Mr Park a écrit :
Bête question Bio et les autres: le seul angle que j'ai de la politique suisse ce sont les provocs incessantes de l'UDC (je vois que tu y fais allusion juste là au-dessus). Chez moi on dit que c'est le premier parti suisse alors qu'ils paraissent à beaucoup de gens affreusement primaires. Comment vous gérez ça? Car une fois sorti des affiches grossières il reste quoi de ce parti? Ils sont fort ancrés au niveau local? Ils ont une base militante autre que composée de retraités comme chez nous?
Ouf.. vastes questions...
L'UDC est un ancien parti rural, centriste, noyeauté par l'urbain zurichois Christoph Blocher, à la fin des 80'
Le millionnaire a mené un combat contre l'adhésion à l'EEE qu'il a gagné contre tous les partis, et le gouvernement en 1992. Cela a propulsé l'UDC. Mais la tendance centriste et agraire a subsisté longtemps, avec la puissante section bernoise, qui avait historiquement un conseiller fédéral et des membres dans les gouvernements cantonaux et communaux. Leur poids parlementaire a gonflé. Puis, il y a eu un court passage de Blocher au conseil fédéral, avant que celui-ci se fasse éjecter par une représentante de l'aile modérée... qui s'est fait exclure de son propre parti (imagine le PS qui exclut Hollande) et a créé un parti alternatif, plutôt libéral, le PBD. Mais aujourd'hui, la tendance blocherienne est à nouveau aux commandes, le petit Parti Bourgeois Démocratique n'a pas tenu la distance.

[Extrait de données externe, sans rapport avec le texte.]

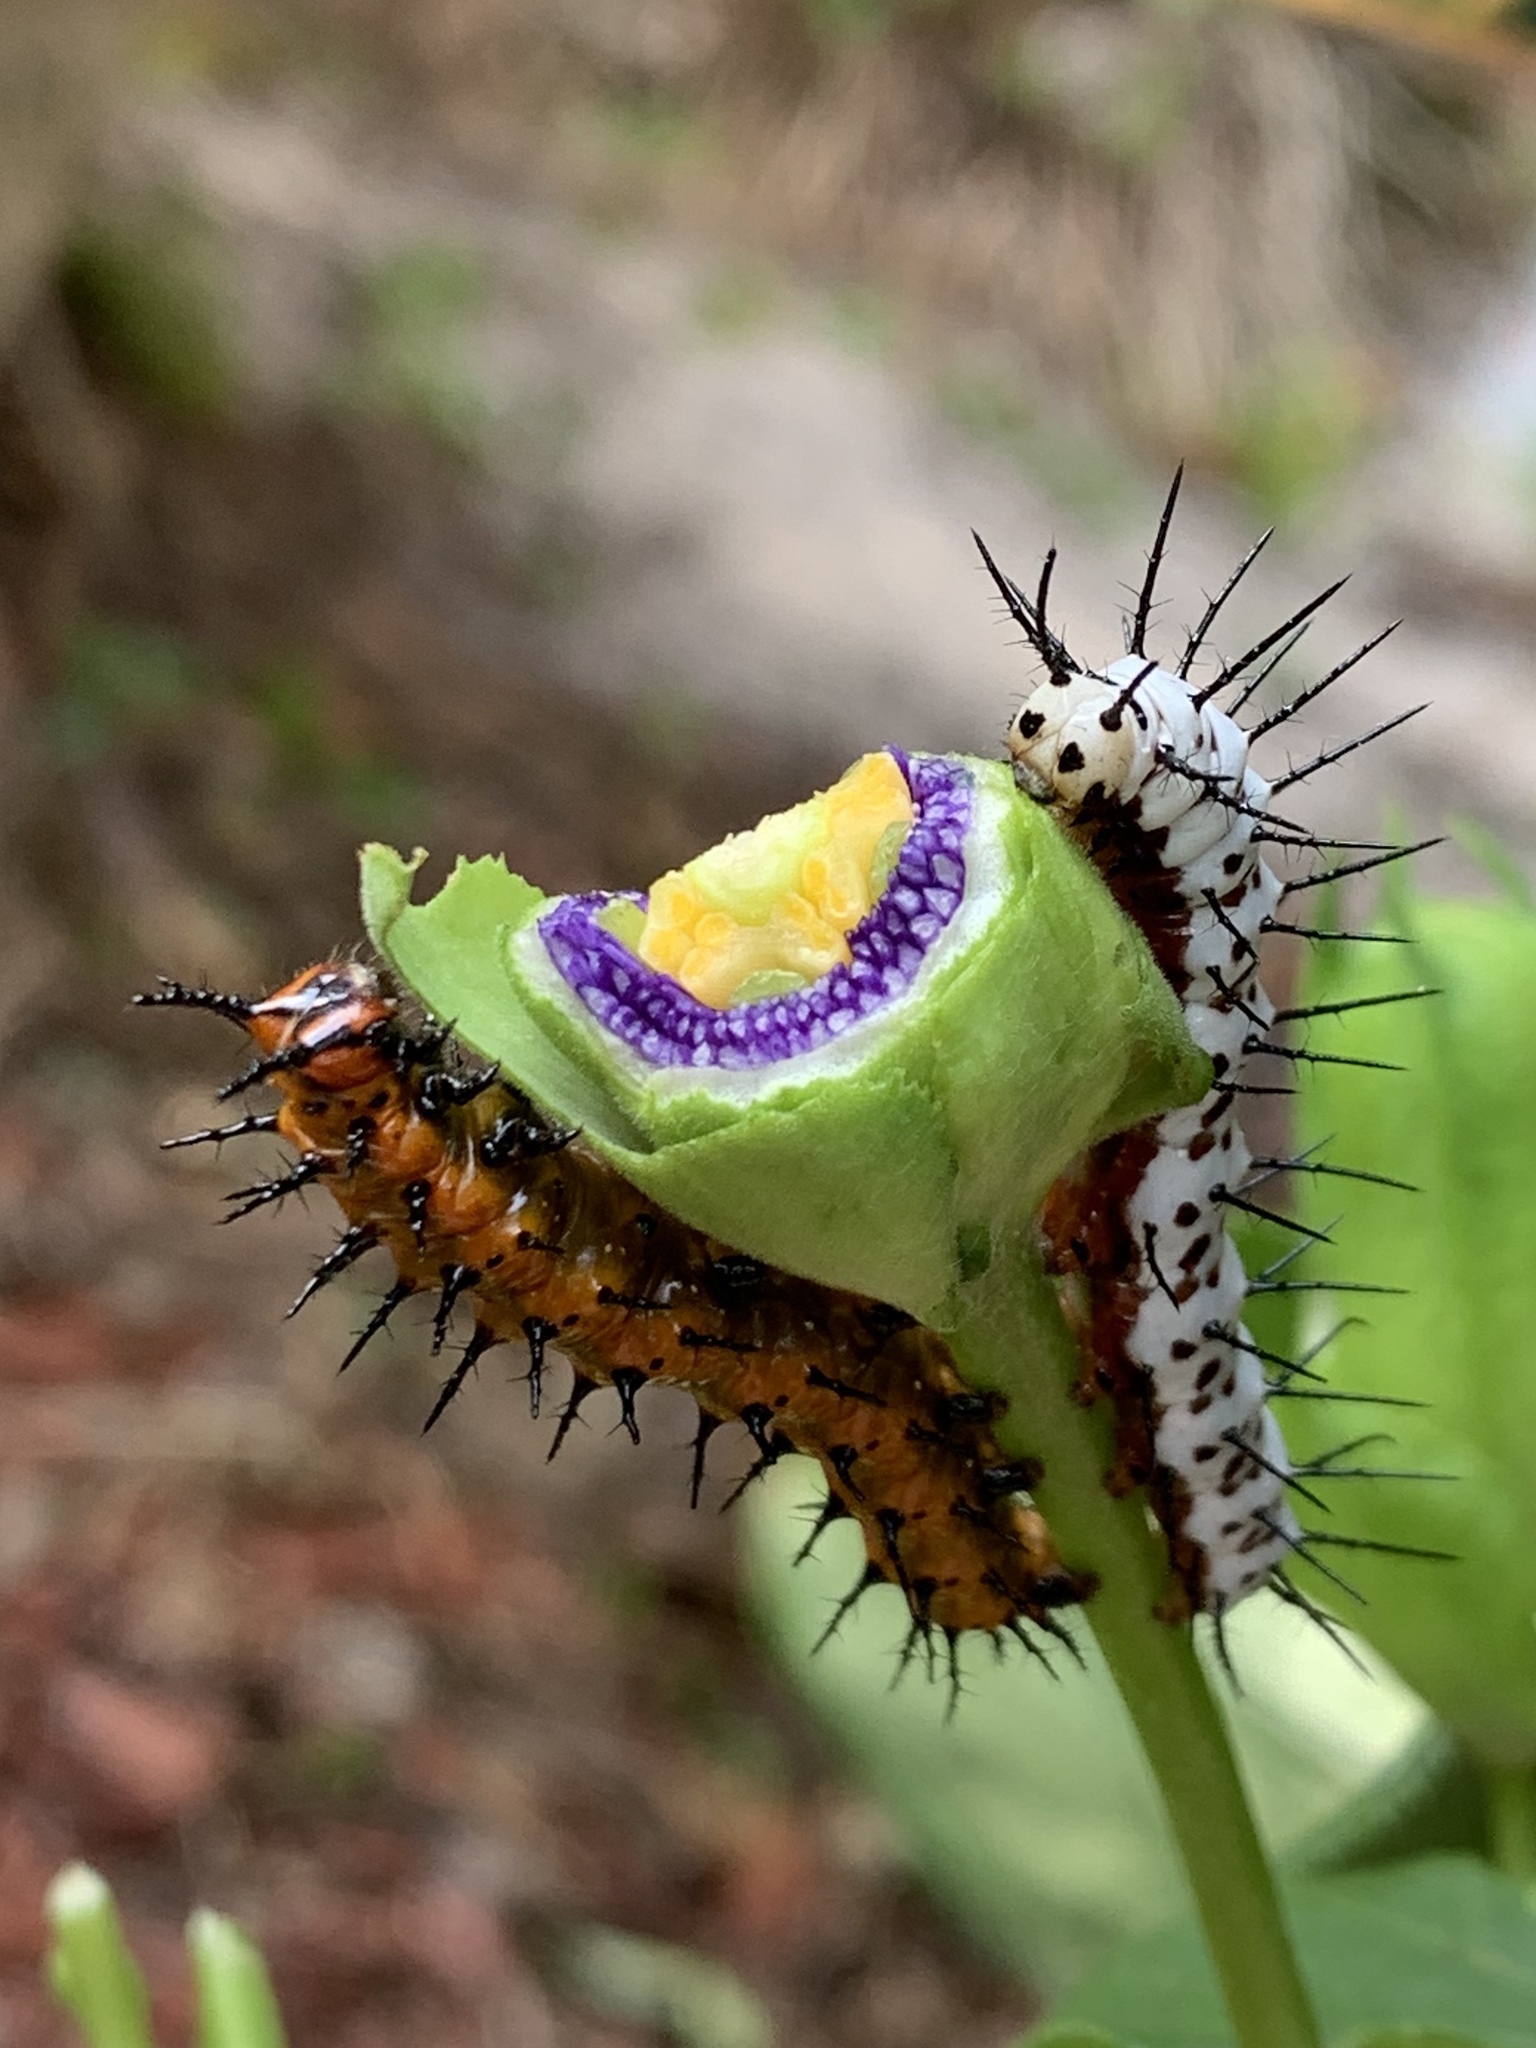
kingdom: Animalia
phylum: Arthropoda
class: Insecta
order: Lepidoptera
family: Nymphalidae
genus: Dione
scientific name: Dione vanillae
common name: Gulf fritillary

Le gouvernement suisse fonctionne de façon collégiale: les quatres grands partis sont représentés par les 7 conseillers fédéraux selon une formule dite «magique». Les décisions sont toujours des compromis car 3 partis ont 2 membres, le 4e en a un... Mais l'UDC a raflé récemment son 2ème conseiller fédéral au détriment du démocrate chrétien (centre: progressisme économique et conservatisme familial). Du coup, la non-droite n'a plus que 3 sièges sur 7, les quatres autres sont occupés par les libéraux et l'UDC qui a elle-même maintenant deux membres de l'aile dure (contre un seul de l'aile molle, il n'y a pas si longtemps).
Donc oui, il y a un lent virage à droite, qui se cristallise institutionnellement, en quelque sorte, passant des scrutins populaires, des parlements, pour finir dans les sièges des exécutifs. Une sorte de normalisation de la droite populiste.
Ce parti a ratissé large en abusant du droit d'initiative. Ils ont utilisé ça comme une forme de promotion du parti: internement à vie des délinquants sexuels, expulsion des criminels étrangers, interdiction de la construction de minarets, etc et ça a bien marché. Aujourd'hui, ils sont dans une phase de consolidation au niveau des exécutifs comme je l'ai décrit. Et ils commencent à perdre leur initiatives populaires. A l'exception de Blocher, les exécutifs de l'UDC sont plutôt médiocres, font une politique molle, ont des bilans désastreux (le chef de l'armée s'est vu refuser l'achat d'avions, par exemple, c'est unique!). Blocher était très dangereux, car intelligent. Heureusement, il se fait vieux.
Quant à la base électorale, elle est très large. 30% environ. Un peu de tout, plutôt germanophone, rural, populaire. A Genève, ils ont le parti anti-frontalier qui lui fait de la concurrence, et à Lausanne, ils se déchirent tellement entre eux qu'il peinent à faire un carton dans les élections.
Leur affiches sont à la fois terrifiantes, et des coups de génie. La politique suisse est assez amateur point de vue communication et l'UDC arrive vraiment à sortir du lot avec une esthétique «années 30» qui, si elle ne donnait pas la nausée, pourrait être qualifiée de magnifique.
Désolé pour la tartine... il faudrait que je détaille le programme de ce parti, assez proche du FN sur certain point, mais très libéral sur d'autres (contre l'impôt, pour la dérégulation du travail, contre le travail des femmes, etc. Mais je crois que je vous ai assez assommé.